Da oggi a sabato 3 Parigi ospita il Congresso Mondiale contro la Pena di Morte, organizzato dalla Coalizione promossa nel 2002 da Comunità di Sant’Egidio, Amnesty International, Ensemble contre la Pein de Mort, e International Penal Reform.
La Comunità di Sant’Egidio, impegnata nella difesa e promozione dei diritti umani nel mondo, negli ultimi anni ha concentrato parte del suo impegno a livello internazionale nella lotta alla pena capitale: il suo Appello per una moratoria universale, che unisce personalità laiche e religiose di tutte le grandi culture e religioni mondiali, ha raccolto oltre 5 milioni di adesioni in 150 Paesi.
Intanto proprio oggi il Parlamento Europeo ha approvato a larghissima maggioranza una risoluzione per la moratoria universale immediata e senza condizioni.
Mario Marazziti, tenendo la relazione di apertura del Congresso, ha dichiarato tra l’altro:
“E’ tempo per una grande iniziativa mondiale per una moratoria universale. Lo chiediamo ai Governi e a tutti voi qui oggi impegnati. Una moratoria universale delle esecuzioni va introdotta al più presto, verso l’abolizione totale. E’ una grande offerta, un ponte con il mondo arabo islamico, è una chance per i paesi democratici che cercano una via d’uscita e sono alle prese con le contraddizioni di un sistema giudiziario che non può essere perfetto, mai. Il 2007, anche se non ce ne siamo accorti, è un anno storico. E’ l’anno in cui più di metà della popolazione del mondo ha cominciato a vivere nelle città. Nasce da questa intuizione l’iniziativa mondiale delle Città per la Vita, le Città contro la Pena di Morte. Dal 2002, il 30 novembre, data anniversario della prima abolizione della pena capitale da parte di uno stato, il Granducato di Toscana, ogni città che aderisce trasforma il suo monumento principale in un grande testimone vivente contro la pena di morte. In soli 4 anni, da poche città siamo oggi a 600 città del mondo e saranno 1000 nel 2007.
La pena di morte è una scorciatoia militare per questioni sociali che non si sanno affrontare. E parla sempre ai bassi istinti dell’uomo. Fondarne il rifiuto o la necessità sui sondaggi di opinione pubblica è in linea con una storia di pogrom e linciaggi, abbassa il ruolo dei Parlamenti e affonda leadership, umanesimo e democrazie a populismo plebiscitario.
Si dice di combattere la morte ma in realtà la si legittima al livello più alto, quello dello Stato. Cresce così una cultura di morte.
Non possiamo accettare che i diritti umani dipendano dalla geografia.

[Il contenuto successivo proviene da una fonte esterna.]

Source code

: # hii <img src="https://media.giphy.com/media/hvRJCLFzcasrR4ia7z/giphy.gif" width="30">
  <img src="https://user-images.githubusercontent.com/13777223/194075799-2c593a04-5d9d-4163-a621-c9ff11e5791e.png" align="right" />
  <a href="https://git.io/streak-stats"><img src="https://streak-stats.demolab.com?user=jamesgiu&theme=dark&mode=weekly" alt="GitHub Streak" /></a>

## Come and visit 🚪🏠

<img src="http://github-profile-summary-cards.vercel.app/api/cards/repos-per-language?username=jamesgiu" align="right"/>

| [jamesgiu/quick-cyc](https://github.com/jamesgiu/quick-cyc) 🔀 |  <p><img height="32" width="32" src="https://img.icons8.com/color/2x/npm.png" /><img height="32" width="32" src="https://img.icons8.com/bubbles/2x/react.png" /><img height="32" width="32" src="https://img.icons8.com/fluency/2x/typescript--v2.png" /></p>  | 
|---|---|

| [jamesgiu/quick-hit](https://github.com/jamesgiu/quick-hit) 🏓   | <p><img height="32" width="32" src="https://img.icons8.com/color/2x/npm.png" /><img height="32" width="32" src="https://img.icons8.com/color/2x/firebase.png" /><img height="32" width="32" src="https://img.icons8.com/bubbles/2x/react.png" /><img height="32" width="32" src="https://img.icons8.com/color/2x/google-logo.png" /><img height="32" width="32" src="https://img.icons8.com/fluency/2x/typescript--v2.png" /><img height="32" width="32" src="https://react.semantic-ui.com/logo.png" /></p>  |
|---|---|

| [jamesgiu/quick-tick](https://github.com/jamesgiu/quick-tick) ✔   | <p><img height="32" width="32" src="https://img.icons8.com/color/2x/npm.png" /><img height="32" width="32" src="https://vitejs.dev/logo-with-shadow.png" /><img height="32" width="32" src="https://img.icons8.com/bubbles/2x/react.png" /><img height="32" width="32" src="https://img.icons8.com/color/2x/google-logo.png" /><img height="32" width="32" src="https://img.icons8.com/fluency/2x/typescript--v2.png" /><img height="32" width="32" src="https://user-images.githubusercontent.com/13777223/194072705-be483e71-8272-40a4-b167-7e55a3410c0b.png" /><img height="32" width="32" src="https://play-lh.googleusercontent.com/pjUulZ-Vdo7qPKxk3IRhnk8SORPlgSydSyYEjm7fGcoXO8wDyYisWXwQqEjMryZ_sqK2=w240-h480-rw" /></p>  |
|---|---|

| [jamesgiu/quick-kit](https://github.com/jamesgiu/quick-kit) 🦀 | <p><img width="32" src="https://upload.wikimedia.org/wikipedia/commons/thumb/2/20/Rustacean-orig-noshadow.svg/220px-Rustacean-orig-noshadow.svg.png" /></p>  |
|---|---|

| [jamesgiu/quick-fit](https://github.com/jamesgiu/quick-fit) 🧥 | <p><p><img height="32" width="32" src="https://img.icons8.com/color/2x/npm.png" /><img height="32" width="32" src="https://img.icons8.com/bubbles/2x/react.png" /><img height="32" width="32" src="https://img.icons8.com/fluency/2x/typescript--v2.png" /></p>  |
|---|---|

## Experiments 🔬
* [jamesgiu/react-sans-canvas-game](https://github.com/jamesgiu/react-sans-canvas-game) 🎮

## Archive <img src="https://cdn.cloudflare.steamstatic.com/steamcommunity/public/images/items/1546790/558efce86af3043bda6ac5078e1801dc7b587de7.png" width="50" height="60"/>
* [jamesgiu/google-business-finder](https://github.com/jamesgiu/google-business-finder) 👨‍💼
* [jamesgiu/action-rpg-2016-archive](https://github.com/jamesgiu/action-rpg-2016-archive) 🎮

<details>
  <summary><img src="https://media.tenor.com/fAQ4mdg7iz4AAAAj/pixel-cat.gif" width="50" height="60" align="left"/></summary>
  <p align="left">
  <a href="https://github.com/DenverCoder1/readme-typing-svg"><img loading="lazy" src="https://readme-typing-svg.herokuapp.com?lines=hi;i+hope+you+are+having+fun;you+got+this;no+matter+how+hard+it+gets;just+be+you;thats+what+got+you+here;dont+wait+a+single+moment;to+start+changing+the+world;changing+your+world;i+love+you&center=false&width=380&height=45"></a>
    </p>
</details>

Non è solo che se si nasce in Asia è più facile essere giustiziati che in altri continenti. Ma avviene all’interno degli stessi paesi. Lo sappiamo, negli stessi Usa metà delle esecuzioni è concentrata in Texas e metà di queste nella sola contea di Harris. C’è una dose di tortura mentale che è ineliminabile perché si muore mentalmente dieci, cento, mille volte.
La schiavitù e la tortura sono oggi ritenute barbare. Abbiamo un nuovo diritto umano da regalare al mondo per questo Terzo Millennio. Non c’è giustizia senza vita.
L’Europa è il primo continente al mondo senza la pena di morte. E’ il continente che ha sperimentato troppa morte sulla sua terra, due guerre mondiali, la Shoah, e che si è ripensato faticosamente senza guerra offensiva e senza pena di morte. Cultura laica e radici ebraico-cristiane si sono incontrati in una sintesi che conosce la riabilitazione come dimensione fondamentale della giustizia.
Per vincere questa battaglia occorre creare un grande fronte mondiale oltre i confini europei. La sfida diplomatica e culturale dei prossimi mesi, Italia e Francia per prime, deve avere per obiettivo una risoluzione presentata non solo dall’Ue, ma da paesi-chiave del Sud del mondo: tra gli altri, Sudafrica, Mozambico, Senegal, Liberia, Brasile, Messico, Cile, Cambogia, Filippine e non è impossibile pensare anche a Tunisia, Marocco, Algeria, Taiwan, abolizionisti de facto. Lavoriamo insieme. Ce la faremo”.